Conocí a Miguel Enríquez en 1967. Ese año fue muy largo. El Che peleaba en Bolivia, Cuba profundizaba con medidas radicales su revolución y ejercía el internacionalismo, al mismo tiempo que enfrentaba las posiciones de la URSS y el movimiento internacional que ella conducía. Raúl el 24 de julio y Fidel el 26 expresaban la posición de la Revolución, y pronto sería la Conferencia de la Organización Latinoamericana de Solidaridad –la OLAS– en La Habana. Yo estaba en Chile a mediados de julio, mirando lo que había con la premura de aquellos momentos, cuando lo conocí; Manuel Cabieses Donoso, el director de Punto Final, propició aquel encuentro irregular. Miguel y otros compañeros suyos del clandestino Movimiento de Izquierda Revolucionaria (MIR) estaban indiciados judicialmente en esos días, por una actividad en el Teatro Roma.
Mi primera impresión de Miguel fue la de un “muchacho bien”, bonito y con el pelo como se debía llevar, aunque sin afeitar. Le dije medio en broma que si lo estaban persiguiendo era mejor que se afeitara, pero de inmediato simpatizamos. Sostuvimos una conversación larguísima. Miguel me explico lo que era el MIR, organización incipiente, fue muy honesto y no exageró nada, lo que hubiera sido comprensible y era más bien lo usual. Me aclaró que él no era el Secretario General, sino el Dr. Sepúlveda, pero que “los viejos” no trataban de imponerse en la organización. Que el MIR no era grande, que sólo tenía fuerza en Concepción, entre los estudiantes y algunos grupos, y entre los trabajadores del mineral de Lota y Coronel. Que tenían alguna gente en Santiago y solamente una persona más al norte, en La Serena, la capital del Norte Chico. Creo que era un médico, un profesional.
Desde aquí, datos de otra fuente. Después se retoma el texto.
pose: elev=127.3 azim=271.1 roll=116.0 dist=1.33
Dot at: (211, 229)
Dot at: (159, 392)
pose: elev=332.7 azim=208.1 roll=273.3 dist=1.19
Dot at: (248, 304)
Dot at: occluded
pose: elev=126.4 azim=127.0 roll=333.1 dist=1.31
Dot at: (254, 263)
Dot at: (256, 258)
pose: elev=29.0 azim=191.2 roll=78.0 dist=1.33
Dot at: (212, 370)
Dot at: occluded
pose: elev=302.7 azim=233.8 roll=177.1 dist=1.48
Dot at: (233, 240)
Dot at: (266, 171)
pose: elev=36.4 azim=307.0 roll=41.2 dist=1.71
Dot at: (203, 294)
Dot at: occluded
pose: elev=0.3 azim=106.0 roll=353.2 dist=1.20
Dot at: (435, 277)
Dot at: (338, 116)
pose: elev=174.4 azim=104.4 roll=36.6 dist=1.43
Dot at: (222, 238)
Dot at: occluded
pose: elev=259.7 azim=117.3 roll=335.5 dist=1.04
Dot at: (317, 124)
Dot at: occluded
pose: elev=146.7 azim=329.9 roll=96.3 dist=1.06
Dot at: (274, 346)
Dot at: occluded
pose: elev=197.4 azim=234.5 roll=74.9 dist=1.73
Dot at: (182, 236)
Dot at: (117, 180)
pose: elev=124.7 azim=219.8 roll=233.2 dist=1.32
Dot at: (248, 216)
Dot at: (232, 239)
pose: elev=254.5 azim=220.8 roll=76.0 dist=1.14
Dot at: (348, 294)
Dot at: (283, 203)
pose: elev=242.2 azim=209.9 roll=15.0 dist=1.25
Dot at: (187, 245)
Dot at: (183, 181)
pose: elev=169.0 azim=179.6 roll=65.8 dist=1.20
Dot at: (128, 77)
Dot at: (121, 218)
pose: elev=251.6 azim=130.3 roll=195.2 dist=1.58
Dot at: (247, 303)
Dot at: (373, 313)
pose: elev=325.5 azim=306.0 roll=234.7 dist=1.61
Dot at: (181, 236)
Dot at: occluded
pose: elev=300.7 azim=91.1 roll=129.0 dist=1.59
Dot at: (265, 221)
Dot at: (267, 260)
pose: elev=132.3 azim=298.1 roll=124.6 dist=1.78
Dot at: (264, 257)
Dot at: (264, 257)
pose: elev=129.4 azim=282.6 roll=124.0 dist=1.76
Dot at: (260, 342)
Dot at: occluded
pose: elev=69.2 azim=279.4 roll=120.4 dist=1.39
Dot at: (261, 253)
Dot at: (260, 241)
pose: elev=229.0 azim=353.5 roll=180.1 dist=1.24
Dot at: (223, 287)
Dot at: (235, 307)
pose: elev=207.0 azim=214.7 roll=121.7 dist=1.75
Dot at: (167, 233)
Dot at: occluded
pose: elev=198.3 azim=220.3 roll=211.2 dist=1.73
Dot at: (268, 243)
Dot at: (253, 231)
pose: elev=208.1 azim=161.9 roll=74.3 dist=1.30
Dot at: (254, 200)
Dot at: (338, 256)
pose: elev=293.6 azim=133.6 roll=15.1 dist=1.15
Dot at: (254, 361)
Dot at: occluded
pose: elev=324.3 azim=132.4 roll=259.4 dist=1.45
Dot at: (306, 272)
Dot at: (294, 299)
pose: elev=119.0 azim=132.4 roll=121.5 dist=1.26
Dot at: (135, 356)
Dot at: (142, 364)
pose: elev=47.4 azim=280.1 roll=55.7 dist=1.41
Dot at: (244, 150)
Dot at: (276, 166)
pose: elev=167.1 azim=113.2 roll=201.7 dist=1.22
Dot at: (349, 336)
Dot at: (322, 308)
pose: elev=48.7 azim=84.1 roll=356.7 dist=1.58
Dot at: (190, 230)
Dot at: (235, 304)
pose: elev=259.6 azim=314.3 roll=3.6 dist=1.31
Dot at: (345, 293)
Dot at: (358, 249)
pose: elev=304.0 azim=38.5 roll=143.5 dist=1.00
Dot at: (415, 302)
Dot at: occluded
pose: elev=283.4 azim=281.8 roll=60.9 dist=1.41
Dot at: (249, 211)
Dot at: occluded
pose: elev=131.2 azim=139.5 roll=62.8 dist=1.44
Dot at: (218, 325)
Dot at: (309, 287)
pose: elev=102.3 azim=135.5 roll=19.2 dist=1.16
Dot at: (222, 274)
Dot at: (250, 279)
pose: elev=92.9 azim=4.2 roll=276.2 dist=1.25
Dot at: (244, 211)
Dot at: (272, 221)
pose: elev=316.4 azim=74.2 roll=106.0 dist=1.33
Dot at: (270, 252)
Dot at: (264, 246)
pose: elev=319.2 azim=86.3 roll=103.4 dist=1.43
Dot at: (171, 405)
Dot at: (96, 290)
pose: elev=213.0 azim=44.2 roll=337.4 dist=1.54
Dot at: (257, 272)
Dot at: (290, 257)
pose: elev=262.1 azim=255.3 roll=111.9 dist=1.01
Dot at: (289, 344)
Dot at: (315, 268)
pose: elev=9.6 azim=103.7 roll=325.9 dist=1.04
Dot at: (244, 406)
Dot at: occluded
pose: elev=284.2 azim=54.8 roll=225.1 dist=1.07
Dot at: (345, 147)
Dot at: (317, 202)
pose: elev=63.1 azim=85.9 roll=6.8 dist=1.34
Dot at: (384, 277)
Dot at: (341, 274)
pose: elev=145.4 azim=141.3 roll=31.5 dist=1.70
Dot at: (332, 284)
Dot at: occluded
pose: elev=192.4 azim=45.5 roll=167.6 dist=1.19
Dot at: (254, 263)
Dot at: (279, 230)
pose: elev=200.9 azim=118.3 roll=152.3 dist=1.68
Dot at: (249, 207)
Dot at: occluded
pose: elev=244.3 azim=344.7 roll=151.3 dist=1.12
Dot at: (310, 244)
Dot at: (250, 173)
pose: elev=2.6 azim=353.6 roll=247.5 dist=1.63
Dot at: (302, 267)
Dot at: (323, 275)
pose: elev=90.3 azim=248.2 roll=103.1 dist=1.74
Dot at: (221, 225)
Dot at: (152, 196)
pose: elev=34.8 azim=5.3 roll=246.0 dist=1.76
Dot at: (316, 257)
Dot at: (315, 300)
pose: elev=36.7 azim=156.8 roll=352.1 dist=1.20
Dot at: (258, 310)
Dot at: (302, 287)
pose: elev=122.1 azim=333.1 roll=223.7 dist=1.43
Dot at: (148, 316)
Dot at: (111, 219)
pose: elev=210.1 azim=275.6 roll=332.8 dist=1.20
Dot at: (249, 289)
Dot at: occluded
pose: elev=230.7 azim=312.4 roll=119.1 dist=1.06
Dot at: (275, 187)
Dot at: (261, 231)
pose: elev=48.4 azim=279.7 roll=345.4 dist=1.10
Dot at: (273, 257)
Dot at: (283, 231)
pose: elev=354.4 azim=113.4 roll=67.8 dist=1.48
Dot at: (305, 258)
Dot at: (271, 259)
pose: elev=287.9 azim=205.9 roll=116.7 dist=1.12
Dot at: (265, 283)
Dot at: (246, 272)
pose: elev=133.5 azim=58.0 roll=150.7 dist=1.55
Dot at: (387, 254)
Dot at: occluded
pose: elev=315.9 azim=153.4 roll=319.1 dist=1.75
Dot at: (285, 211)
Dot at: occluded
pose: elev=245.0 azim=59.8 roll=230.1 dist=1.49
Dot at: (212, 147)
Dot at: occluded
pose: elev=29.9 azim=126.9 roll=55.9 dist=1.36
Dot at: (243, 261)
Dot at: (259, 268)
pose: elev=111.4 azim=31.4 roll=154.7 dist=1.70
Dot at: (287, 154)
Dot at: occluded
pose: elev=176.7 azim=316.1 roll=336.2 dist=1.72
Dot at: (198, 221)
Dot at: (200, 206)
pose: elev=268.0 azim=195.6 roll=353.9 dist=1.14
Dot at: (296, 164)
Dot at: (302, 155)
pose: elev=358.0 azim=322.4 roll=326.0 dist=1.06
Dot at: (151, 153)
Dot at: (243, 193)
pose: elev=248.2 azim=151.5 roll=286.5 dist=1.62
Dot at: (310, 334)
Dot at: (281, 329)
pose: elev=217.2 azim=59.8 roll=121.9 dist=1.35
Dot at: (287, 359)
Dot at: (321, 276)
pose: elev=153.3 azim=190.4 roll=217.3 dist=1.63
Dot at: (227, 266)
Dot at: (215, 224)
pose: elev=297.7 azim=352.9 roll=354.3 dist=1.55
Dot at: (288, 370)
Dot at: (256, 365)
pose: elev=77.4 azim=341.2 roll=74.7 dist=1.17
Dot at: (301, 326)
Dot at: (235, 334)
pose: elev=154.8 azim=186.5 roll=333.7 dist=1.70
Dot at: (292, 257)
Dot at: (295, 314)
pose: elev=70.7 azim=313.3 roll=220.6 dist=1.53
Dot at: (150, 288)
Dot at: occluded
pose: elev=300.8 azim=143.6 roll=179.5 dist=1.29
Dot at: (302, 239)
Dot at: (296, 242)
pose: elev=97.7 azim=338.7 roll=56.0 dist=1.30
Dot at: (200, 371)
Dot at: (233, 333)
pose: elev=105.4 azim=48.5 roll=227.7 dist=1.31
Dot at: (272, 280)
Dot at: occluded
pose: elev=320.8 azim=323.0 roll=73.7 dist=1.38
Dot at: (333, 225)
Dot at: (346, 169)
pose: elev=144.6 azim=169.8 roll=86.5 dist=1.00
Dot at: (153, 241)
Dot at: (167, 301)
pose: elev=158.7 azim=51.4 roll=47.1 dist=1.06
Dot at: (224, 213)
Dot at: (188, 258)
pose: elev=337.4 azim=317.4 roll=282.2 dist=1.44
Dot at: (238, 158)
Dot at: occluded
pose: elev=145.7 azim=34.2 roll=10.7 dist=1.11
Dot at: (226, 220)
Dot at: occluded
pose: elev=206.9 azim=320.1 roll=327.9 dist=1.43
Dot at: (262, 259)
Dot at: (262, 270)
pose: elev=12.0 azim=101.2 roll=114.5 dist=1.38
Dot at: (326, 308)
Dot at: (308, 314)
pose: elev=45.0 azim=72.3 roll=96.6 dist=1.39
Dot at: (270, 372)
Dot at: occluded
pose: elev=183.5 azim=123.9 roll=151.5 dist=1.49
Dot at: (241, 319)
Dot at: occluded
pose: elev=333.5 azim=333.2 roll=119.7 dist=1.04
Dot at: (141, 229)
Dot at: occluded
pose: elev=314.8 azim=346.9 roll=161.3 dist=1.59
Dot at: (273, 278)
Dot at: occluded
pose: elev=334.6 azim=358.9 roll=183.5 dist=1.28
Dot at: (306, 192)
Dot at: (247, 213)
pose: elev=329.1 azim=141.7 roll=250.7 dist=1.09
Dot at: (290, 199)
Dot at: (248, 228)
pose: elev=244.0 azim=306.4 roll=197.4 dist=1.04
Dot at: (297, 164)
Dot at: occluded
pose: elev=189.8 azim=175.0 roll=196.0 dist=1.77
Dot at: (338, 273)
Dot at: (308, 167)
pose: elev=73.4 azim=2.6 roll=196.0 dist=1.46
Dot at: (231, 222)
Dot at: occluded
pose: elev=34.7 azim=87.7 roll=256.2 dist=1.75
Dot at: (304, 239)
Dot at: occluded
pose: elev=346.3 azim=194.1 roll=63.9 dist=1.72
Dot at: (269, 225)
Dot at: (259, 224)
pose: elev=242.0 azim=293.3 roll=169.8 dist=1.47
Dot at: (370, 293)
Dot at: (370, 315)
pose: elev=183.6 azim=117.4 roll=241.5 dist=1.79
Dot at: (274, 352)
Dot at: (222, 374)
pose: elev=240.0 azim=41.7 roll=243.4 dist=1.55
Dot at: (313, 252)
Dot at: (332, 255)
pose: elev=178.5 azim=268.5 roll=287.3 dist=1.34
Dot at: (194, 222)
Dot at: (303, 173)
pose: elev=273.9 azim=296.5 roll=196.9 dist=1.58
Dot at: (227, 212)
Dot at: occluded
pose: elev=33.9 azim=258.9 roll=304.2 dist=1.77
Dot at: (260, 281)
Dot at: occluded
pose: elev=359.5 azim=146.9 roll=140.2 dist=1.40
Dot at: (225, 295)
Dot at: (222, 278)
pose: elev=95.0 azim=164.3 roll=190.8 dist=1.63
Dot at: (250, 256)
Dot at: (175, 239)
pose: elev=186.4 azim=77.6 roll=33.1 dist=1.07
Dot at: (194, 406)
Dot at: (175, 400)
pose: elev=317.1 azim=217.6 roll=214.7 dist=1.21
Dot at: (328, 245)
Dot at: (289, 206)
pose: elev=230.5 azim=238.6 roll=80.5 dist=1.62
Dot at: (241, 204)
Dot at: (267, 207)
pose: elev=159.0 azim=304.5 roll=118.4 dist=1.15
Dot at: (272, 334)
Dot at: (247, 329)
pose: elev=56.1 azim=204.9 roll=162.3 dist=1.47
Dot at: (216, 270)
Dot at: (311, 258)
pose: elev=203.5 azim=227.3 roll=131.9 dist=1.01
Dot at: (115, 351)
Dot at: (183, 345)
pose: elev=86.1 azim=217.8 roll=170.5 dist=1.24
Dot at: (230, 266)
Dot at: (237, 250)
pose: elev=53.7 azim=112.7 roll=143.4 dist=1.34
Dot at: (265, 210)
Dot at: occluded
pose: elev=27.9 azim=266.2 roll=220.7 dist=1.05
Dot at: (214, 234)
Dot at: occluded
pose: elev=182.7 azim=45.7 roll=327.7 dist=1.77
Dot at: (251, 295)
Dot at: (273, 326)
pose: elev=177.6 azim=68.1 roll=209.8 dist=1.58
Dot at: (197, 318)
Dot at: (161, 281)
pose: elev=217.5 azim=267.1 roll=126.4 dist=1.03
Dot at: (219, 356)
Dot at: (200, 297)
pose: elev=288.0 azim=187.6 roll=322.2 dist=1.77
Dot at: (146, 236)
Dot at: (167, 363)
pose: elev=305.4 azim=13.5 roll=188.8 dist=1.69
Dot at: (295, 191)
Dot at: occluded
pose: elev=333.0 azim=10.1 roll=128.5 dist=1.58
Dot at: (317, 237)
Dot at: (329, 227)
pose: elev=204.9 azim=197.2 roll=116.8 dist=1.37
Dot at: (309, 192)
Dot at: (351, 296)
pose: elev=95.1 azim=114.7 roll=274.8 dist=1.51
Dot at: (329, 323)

Y entonces agregó: “nosotros podemos hacer lo que ustedes digan. Podemos ir seleccionando a los mejores y prepararlos un poco, enviarlos por La Serena hacia la vía que nos pongan, para que vayan a combatir con el Che en Bolivia.”
Miguel Enríquez fue la persona que más me impresionó en Chile. En esos días me entrevisté con muchos: con Salvador Allende, con Luis Corvalán, con unos cuantos sectores, uno a uno, naturalmente. Todos me hablaron de política, de la situación, de sus aliados y sus adversarios; dieron sus opiniones. Miguel me habló de la necesidad de acción, de ayudar al Che en Bolivia, de que aunque su organización no fuera todavía gran cosa y la cuestión aún no se entendiera, había que impulsar la lucha armada en Chile.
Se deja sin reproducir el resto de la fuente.